◆ **PROBLEM DESCRIPTION**: Set every record down verbatim and omit the pictures.

Detected change data:
===

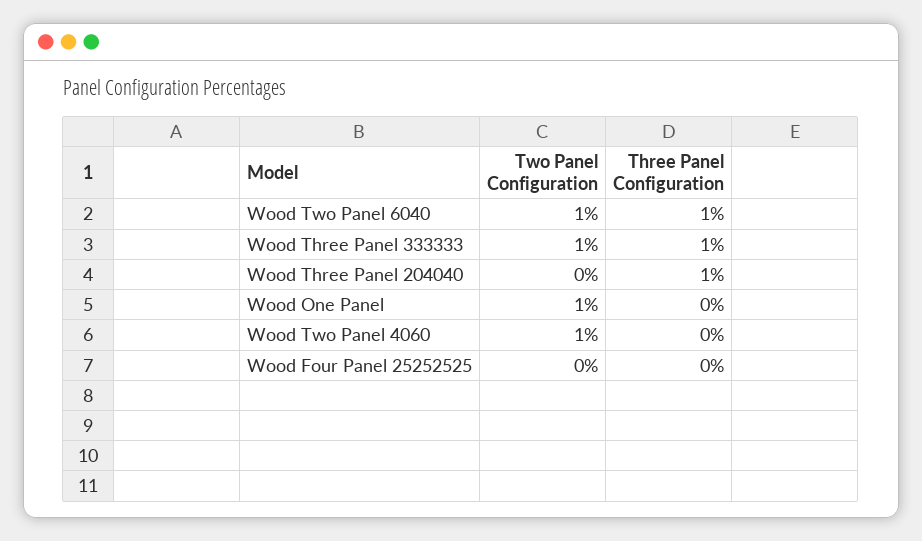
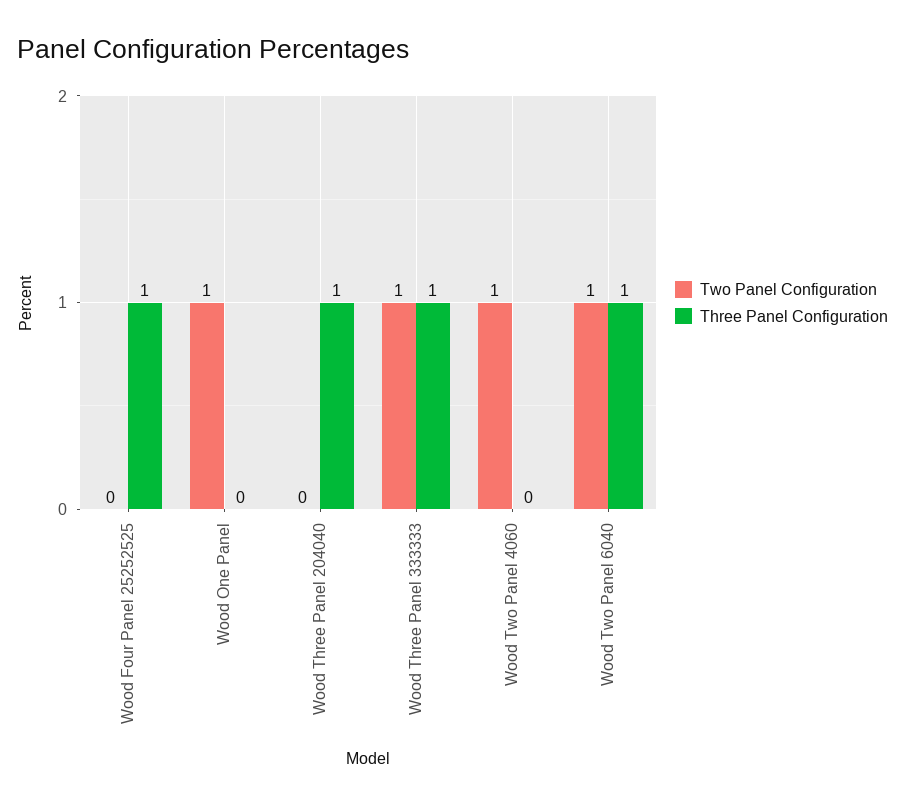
  {
    "Two Panel Configuration": {
      "Wood Two Panel 6040": 1,
      "Wood Three Panel 333333": 1,
      "Wood Three Panel 204040": 0,
      "Wood One Panel": 1,
      "Wood Two Panel 4060": 1,
      "Wood Four Panel 25252525": 0
    },
    "Three Panel Configuration": {
      "Wood Two Panel 6040": 1,
      "Wood Three Panel 333333": 1,
      "Wood Three Panel 204040": 1,
      "Wood One Panel": 0,
      "Wood Two Panel 4060": 0,
-     "Wood Four Panel 25252525": 0
+     "Wood Four Panel 25252525": 1
    }
  }

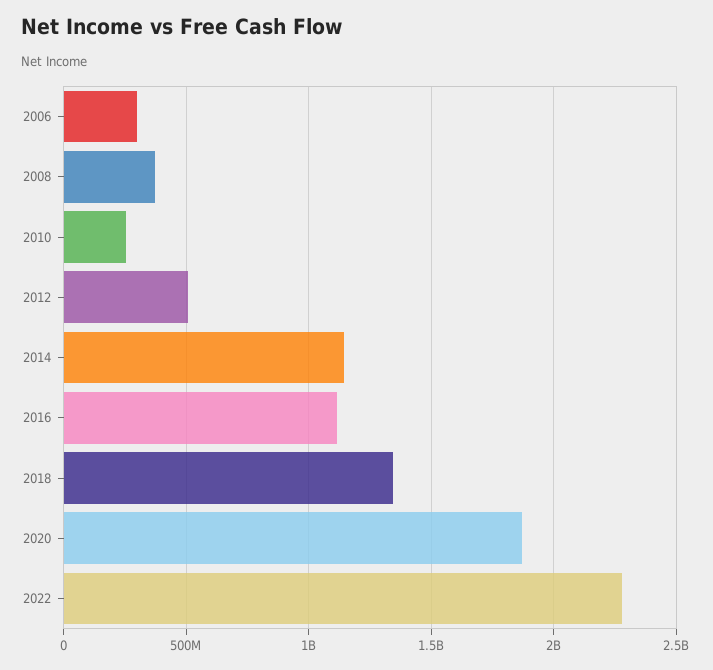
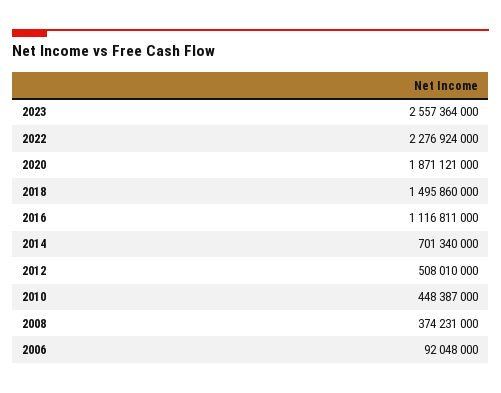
  {
-   "2006": 300000000,
+   "2006": 92048000,
    "2008": 374231000,
-   "2010": 250000000,
+   "2010": 448387000,
    "2012": 508010000,
-   "2014": 1150000000,
+   "2014": 701340000,
    "2016": 1116811000,
-   "2018": 1350000000,
+   "2018": 1495860000,
    "2020": 1871121000,
-   "2022": 2276924000
+   "2022": 2276924000,
+   "2023": 2557364000
  }

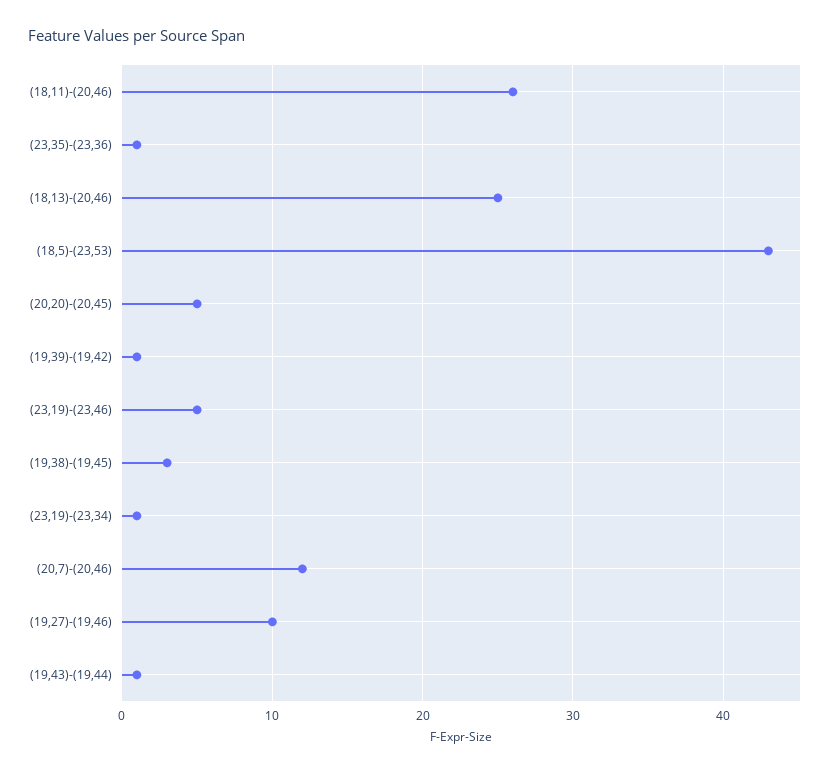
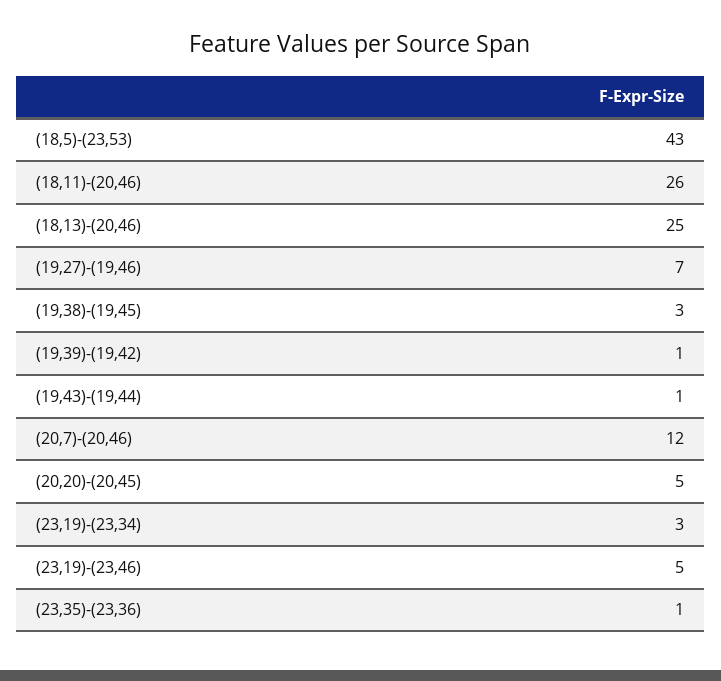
  {
    "(18,11)-(20,46)": 26,
    "(23,35)-(23,36)": 1,
    "(18,13)-(20,46)": 25,
    "(18,5)-(23,53)": 43,
    "(20,20)-(20,45)": 5,
    "(19,39)-(19,42)": 1,
    "(23,19)-(23,46)": 5,
    "(19,38)-(19,45)": 3,
-   "(23,19)-(23,34)": 1,
+   "(23,19)-(23,34)": 3,
    "(20,7)-(20,46)": 12,
-   "(19,27)-(19,46)": 10,
+   "(19,27)-(19,46)": 7,
    "(19,43)-(19,44)": 1
  }

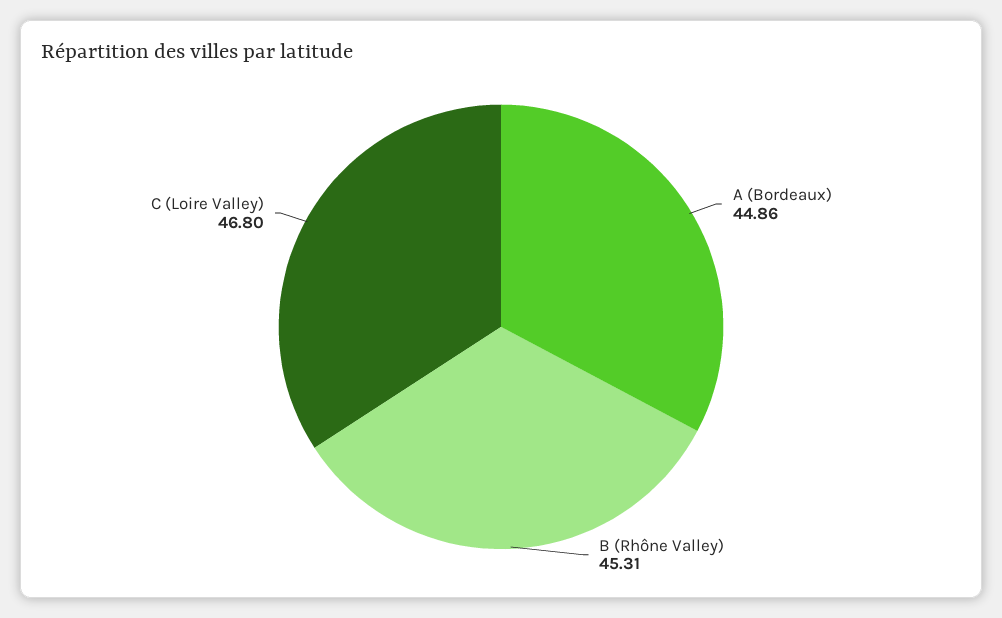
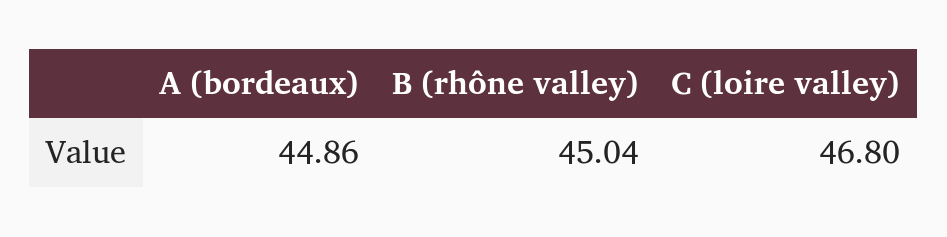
  {
    "A (Bordeaux)": 44.86,
-   "B (Rhône Valley)": 45.31,
+   "B (Rhône Valley)": 45.04,
    "C (Loire Valley)": 46.8
  }

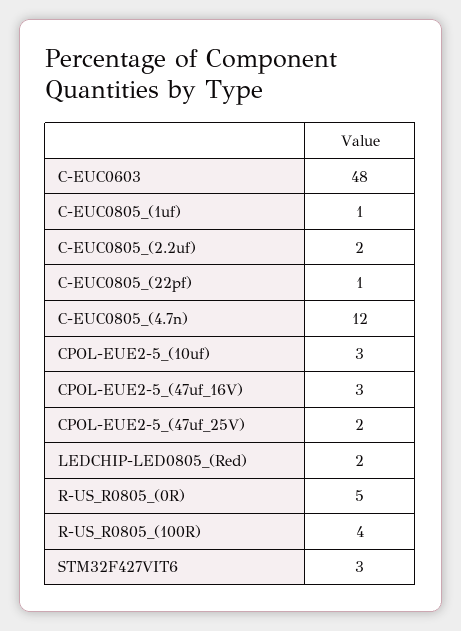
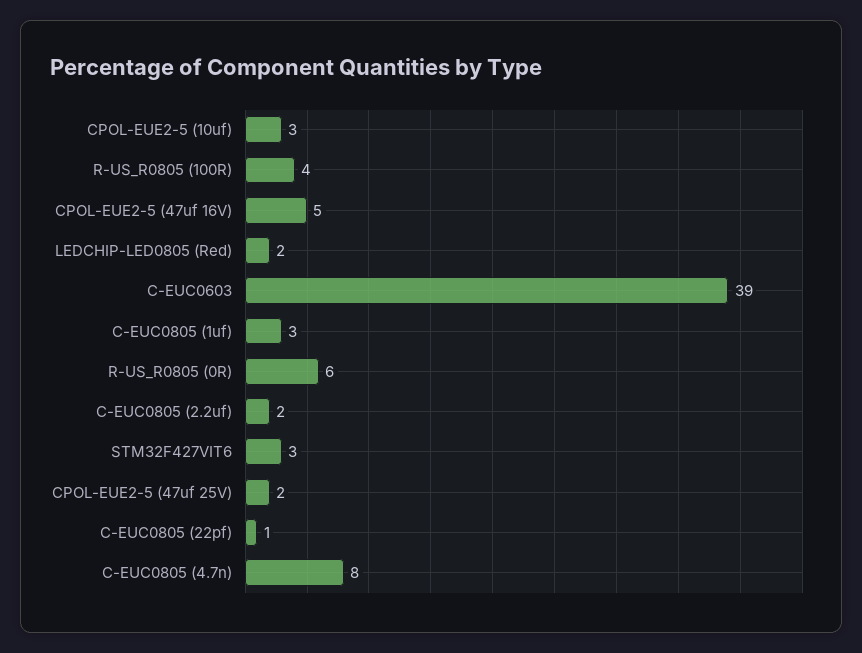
  {
-   "C-EUC0603": 48,
+   "C-EUC0603": 39,
-   "C-EUC0805_(1uf)": 1,
+   "C-EUC0805_(1uf)": 3,
    "C-EUC0805_(2.2uf)": 2,
    "C-EUC0805_(22pf)": 1,
-   "C-EUC0805_(4.7n)": 12,
+   "C-EUC0805_(4.7n)": 8,
    "CPOL-EUE2-5_(10uf)": 3,
-   "CPOL-EUE2-5_(47uf_16V)": 3,
+   "CPOL-EUE2-5_(47uf_16V)": 5,
    "CPOL-EUE2-5_(47uf_25V)": 2,
    "LEDCHIP-LED0805_(Red)": 2,
-   "R-US_R0805_(0R)": 5,
+   "R-US_R0805_(0R)": 6,
    "R-US_R0805_(100R)": 4,
    "STM32F427VIT6": 3
  }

===

◆ **YOUR SOLUTION**:
  {
    "Two Panel Configuration": {
      "Wood Two Panel 6040": 1,
      "Wood Three Panel 333333": 1,
      "Wood Three Panel 204040": 0,
      "Wood One Panel": 1,
      "Wood Two Panel 4060": 1,
      "Wood Four Panel 25252525": 0
    },
    "Three Panel Configuration": {
      "Wood Two Panel 6040": 1,
      "Wood Three Panel 333333": 1,
      "Wood Three Panel 204040": 1,
      "Wood One Panel": 0,
      "Wood Two Panel 4060": 0,
-     "Wood Four Panel 25252525": 0
+     "Wood Four Panel 25252525": 1
    }
  }

  {
-   "2006": 300000000,
+   "2006": 92048000,
    "2008": 374231000,
-   "2010": 250000000,
+   "2010": 448387000,
    "2012": 508010000,
-   "2014": 1150000000,
+   "2014": 701340000,
    "2016": 1116811000,
-   "2018": 1350000000,
+   "2018": 1495860000,
    "2020": 1871121000,
-   "2022": 2276924000
+   "2022": 2276924000,
+   "2023": 2557364000
  }

  {
    "(18,11)-(20,46)": 26,
    "(23,35)-(23,36)": 1,
    "(18,13)-(20,46)": 25,
    "(18,5)-(23,53)": 43,
    "(20,20)-(20,45)": 5,
    "(19,39)-(19,42)": 1,
    "(23,19)-(23,46)": 5,
    "(19,38)-(19,45)": 3,
-   "(23,19)-(23,34)": 1,
+   "(23,19)-(23,34)": 3,
    "(20,7)-(20,46)": 12,
-   "(19,27)-(19,46)": 10,
+   "(19,27)-(19,46)": 7,
    "(19,43)-(19,44)": 1
  }

  {
    "A (Bordeaux)": 44.86,
-   "B (Rhône Valley)": 45.31,
+   "B (Rhône Valley)": 45.04,
    "C (Loire Valley)": 46.8
  }

  {
-   "C-EUC0603": 48,
+   "C-EUC0603": 39,
-   "C-EUC0805_(1uf)": 1,
+   "C-EUC0805_(1uf)": 3,
    "C-EUC0805_(2.2uf)": 2,
    "C-EUC0805_(22pf)": 1,
-   "C-EUC0805_(4.7n)": 12,
+   "C-EUC0805_(4.7n)": 8,
    "CPOL-EUE2-5_(10uf)": 3,
-   "CPOL-EUE2-5_(47uf_16V)": 3,
+   "CPOL-EUE2-5_(47uf_16V)": 5,
    "CPOL-EUE2-5_(47uf_25V)": 2,
    "LEDCHIP-LED0805_(Red)": 2,
-   "R-US_R0805_(0R)": 5,
+   "R-US_R0805_(0R)": 6,
    "R-US_R0805_(100R)": 4,
    "STM32F427VIT6": 3
  }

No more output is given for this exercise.